- EXERCISE AIM -
Go through the material underneath and show every line where the string "scroll" occurs.
◇ ◇ ◇ ◇
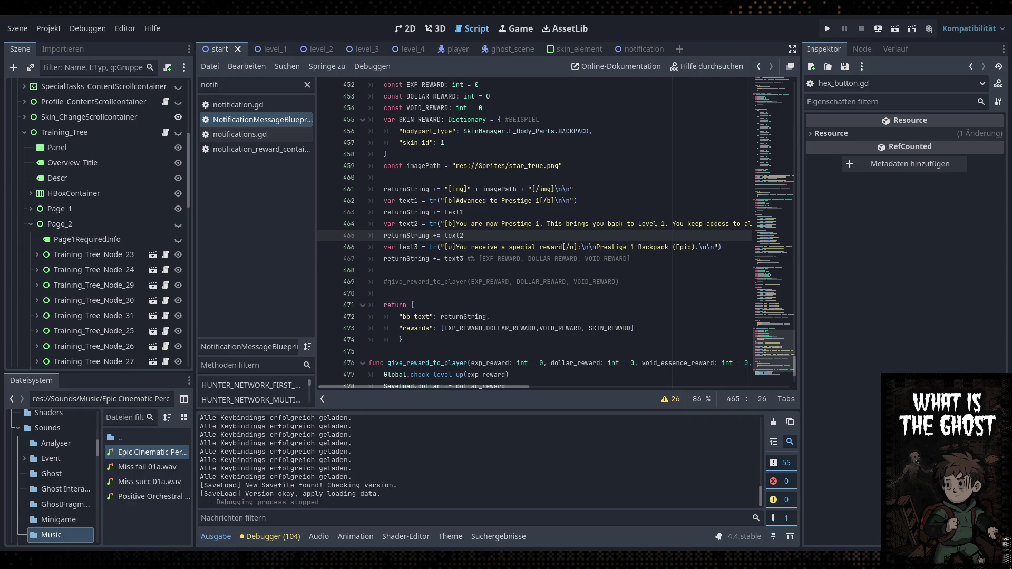
key("Down")
key("Down")
key("Down")
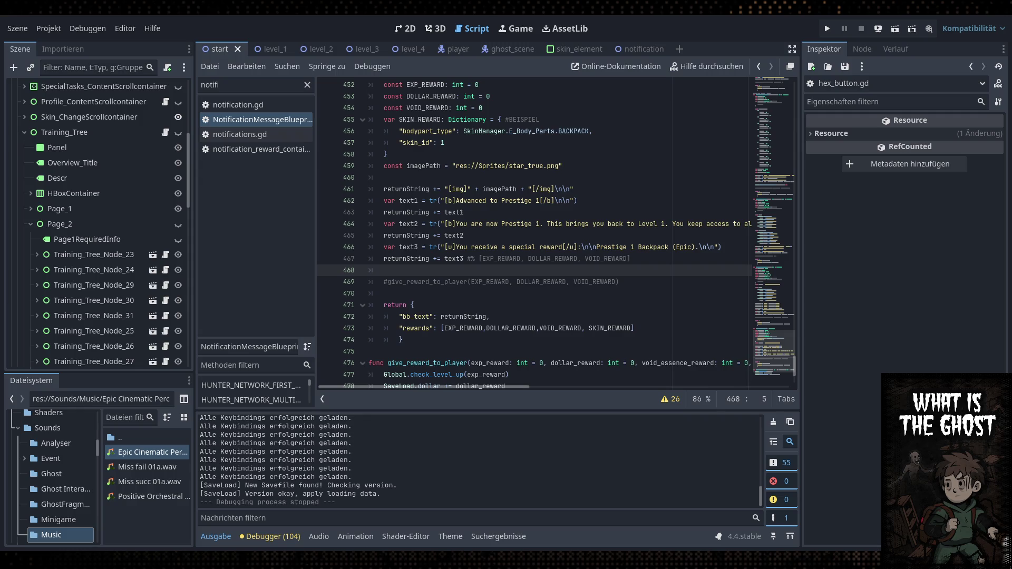
Switch to the 2D workspace to show the start scene
left_click(405, 28)
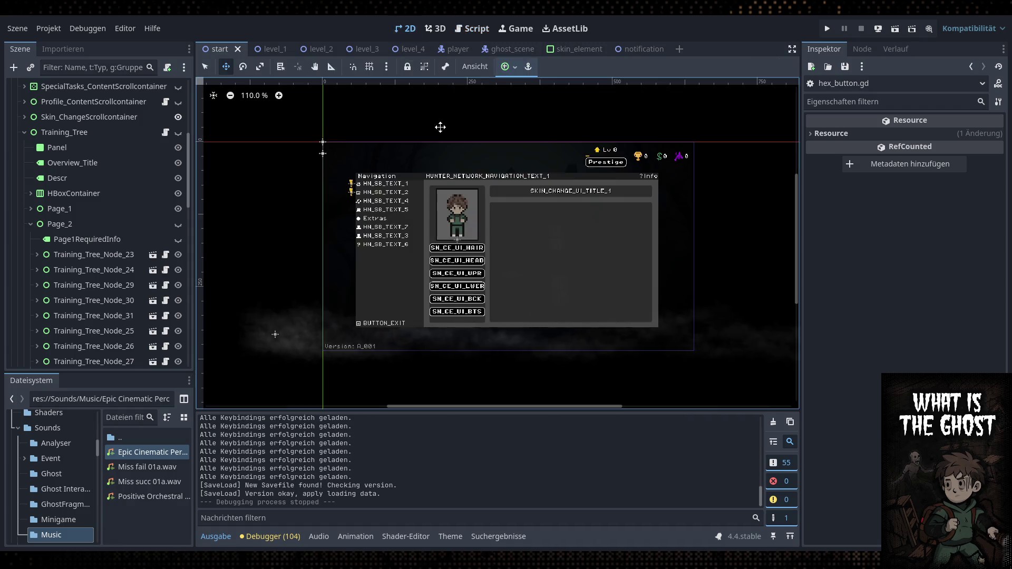
Make the Prestige dialog visible on the canvas and select its Text label
scroll(110, 195, "up", 10)
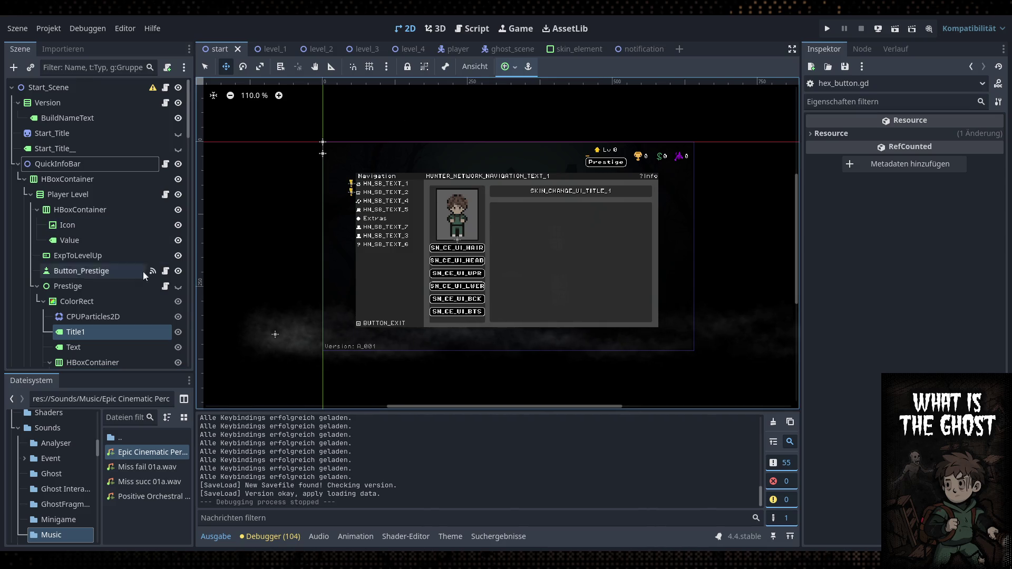
scroll(150, 258, "down", 3)
left_click(178, 215)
◇ ◇ ◇ ◇
- TASK RESULT -
scroll(110, 195, "up", 10)
scroll(150, 258, "down", 3)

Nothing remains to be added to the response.